Anna Johnson said she intended to simply be a surrogate, but somewhere along the line she "bonded" with the child. The Calverts contest that. "The only bonding she had was with the television camera," Mark Calvert quipped. And what has Mr. Calvert bonded with? He had a five minute relationship with a petri dish, for goodness sakes. Where does he get off criticizing Anna Johnson's bonding? He and his wife simply gave the blueprint; Anna provided all the raw material and the labor, literally.
If you want to discuss the issue of parenthood, in my mind there's no contest; Anna Johnson is mom. Period.

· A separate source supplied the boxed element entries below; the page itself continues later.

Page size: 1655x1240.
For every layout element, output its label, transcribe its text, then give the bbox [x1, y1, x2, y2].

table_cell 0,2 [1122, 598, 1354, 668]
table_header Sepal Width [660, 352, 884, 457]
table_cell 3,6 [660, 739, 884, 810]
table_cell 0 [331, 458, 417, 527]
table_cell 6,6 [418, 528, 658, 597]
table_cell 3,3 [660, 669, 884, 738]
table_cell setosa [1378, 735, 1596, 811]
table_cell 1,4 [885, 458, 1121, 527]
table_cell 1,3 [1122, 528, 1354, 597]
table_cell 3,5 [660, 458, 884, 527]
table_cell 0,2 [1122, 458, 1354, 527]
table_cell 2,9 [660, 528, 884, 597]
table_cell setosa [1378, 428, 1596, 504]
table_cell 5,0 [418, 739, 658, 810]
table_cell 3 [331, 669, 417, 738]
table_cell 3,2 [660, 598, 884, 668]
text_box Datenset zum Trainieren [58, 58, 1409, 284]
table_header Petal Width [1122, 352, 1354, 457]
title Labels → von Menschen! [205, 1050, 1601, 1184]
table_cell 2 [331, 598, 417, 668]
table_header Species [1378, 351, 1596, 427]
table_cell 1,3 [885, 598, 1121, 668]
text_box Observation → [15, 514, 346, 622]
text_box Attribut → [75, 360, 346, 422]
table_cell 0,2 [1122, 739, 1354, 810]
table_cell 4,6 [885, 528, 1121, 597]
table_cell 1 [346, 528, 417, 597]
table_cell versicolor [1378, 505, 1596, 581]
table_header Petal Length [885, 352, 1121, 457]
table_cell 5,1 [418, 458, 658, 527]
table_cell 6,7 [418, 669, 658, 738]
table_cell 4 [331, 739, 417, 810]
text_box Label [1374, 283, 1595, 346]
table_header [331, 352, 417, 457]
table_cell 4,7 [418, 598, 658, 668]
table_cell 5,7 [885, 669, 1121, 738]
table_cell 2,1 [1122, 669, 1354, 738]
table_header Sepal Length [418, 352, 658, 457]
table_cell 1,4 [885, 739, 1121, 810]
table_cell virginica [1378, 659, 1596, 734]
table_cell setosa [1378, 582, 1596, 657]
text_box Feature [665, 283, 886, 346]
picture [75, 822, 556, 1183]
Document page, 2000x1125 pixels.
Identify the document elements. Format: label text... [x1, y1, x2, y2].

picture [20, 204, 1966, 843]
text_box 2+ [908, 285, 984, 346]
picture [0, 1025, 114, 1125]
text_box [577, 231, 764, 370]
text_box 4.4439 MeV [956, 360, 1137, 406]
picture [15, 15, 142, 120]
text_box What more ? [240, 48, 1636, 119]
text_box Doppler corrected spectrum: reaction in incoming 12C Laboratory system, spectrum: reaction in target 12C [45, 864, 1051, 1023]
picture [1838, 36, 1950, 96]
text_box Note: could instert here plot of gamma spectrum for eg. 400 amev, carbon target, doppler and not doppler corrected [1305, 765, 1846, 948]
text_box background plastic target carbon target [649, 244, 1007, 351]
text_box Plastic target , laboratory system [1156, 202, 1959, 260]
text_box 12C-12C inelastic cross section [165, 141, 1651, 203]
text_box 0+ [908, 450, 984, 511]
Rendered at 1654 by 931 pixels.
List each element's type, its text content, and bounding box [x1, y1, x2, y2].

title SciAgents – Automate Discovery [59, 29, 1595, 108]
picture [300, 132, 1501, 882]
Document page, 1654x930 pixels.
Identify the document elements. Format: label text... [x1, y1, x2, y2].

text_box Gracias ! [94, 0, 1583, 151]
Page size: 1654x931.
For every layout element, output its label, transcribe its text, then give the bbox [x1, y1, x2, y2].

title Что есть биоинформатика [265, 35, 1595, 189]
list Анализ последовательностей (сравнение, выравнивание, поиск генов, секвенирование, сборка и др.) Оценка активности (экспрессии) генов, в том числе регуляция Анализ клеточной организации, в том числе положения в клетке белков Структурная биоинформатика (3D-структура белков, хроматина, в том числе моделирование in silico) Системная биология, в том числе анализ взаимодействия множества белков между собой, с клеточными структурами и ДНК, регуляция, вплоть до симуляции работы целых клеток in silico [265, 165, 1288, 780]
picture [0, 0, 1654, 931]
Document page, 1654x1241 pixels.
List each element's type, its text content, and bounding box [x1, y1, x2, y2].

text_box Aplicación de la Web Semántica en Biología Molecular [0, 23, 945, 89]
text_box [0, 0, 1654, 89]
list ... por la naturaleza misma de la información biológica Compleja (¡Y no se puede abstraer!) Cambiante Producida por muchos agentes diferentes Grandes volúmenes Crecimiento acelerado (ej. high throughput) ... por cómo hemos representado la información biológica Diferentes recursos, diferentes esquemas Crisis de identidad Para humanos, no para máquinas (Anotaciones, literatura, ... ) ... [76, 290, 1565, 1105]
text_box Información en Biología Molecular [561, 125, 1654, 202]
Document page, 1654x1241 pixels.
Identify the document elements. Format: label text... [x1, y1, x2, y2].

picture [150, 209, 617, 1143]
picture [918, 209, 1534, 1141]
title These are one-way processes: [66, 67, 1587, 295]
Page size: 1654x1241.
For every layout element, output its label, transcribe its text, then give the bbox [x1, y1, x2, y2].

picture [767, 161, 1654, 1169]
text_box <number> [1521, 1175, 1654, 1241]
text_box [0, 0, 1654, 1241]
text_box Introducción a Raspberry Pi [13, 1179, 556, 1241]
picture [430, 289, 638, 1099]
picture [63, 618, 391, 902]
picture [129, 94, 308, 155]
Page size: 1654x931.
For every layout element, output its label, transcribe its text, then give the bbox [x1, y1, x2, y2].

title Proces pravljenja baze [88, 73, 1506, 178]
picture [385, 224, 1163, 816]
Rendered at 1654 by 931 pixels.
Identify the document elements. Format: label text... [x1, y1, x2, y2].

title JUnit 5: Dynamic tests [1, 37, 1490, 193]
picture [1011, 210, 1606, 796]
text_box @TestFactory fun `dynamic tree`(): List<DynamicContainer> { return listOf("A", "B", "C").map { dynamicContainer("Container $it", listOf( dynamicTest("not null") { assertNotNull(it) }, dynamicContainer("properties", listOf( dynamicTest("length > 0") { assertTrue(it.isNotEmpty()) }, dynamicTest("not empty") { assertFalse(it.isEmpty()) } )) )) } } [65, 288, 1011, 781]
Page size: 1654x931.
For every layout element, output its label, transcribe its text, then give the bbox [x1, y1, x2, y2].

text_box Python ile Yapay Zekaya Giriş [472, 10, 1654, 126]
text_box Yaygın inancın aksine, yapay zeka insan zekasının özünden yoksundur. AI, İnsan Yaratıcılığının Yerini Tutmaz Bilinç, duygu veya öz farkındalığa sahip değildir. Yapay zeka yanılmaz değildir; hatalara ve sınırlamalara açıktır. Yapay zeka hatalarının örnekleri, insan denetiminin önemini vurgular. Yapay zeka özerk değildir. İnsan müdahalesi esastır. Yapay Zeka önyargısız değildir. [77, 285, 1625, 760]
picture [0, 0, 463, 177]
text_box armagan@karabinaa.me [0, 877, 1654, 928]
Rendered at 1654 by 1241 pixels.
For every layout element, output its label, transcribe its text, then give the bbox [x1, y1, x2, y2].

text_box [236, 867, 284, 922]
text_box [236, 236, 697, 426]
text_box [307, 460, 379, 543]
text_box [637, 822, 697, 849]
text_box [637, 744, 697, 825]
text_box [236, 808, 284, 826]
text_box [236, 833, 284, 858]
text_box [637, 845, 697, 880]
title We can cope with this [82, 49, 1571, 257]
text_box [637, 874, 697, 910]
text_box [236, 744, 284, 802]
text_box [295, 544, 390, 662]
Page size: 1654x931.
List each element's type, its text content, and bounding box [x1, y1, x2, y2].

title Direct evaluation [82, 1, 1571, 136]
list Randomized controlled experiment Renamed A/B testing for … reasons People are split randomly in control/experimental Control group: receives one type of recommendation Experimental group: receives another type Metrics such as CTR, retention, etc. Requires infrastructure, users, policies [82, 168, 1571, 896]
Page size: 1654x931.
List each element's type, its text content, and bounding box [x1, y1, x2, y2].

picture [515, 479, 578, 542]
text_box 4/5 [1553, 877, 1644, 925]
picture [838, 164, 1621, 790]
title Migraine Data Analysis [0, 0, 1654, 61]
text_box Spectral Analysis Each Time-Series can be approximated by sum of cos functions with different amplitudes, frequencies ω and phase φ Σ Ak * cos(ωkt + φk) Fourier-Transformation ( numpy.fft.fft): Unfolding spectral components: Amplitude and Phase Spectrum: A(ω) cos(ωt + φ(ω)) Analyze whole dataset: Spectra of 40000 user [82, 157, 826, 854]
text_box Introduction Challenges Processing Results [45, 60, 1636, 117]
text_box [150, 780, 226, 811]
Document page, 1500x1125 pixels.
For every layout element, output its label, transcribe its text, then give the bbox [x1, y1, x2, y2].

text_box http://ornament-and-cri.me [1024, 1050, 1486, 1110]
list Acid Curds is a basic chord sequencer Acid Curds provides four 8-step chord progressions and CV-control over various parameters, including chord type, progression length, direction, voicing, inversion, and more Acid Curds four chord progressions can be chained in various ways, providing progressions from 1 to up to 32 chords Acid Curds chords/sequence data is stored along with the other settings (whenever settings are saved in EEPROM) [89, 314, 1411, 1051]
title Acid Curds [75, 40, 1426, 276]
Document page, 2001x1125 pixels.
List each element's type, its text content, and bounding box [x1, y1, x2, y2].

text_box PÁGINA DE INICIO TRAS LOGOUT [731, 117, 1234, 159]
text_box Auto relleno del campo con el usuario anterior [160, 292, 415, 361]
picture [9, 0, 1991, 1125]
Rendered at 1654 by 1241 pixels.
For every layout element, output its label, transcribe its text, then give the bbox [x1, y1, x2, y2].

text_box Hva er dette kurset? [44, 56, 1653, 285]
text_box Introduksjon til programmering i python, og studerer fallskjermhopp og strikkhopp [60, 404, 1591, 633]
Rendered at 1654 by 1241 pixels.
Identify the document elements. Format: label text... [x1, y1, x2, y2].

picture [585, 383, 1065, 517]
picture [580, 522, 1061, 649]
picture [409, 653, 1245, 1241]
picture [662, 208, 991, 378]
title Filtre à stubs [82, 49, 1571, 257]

But addressing the broader issue of surrogate parenting I think there's only one solution: it should be outlawed. Frankly, I wish the Calverts had taken their $10,000 down to the local abortion clinic and saved a life rather than jury-rigging an absentee pregnancy.
If they say, "But we want to have our own child." I'm sorry; that decision's already been made for you. Life owes none of us children at any expense. Some limitations just have to accepted. That's what being an adult involves.
The alternative is "rent-a-womb." It makes mothers into broodmares and motherhood into a mercenary occupation. And that's not right.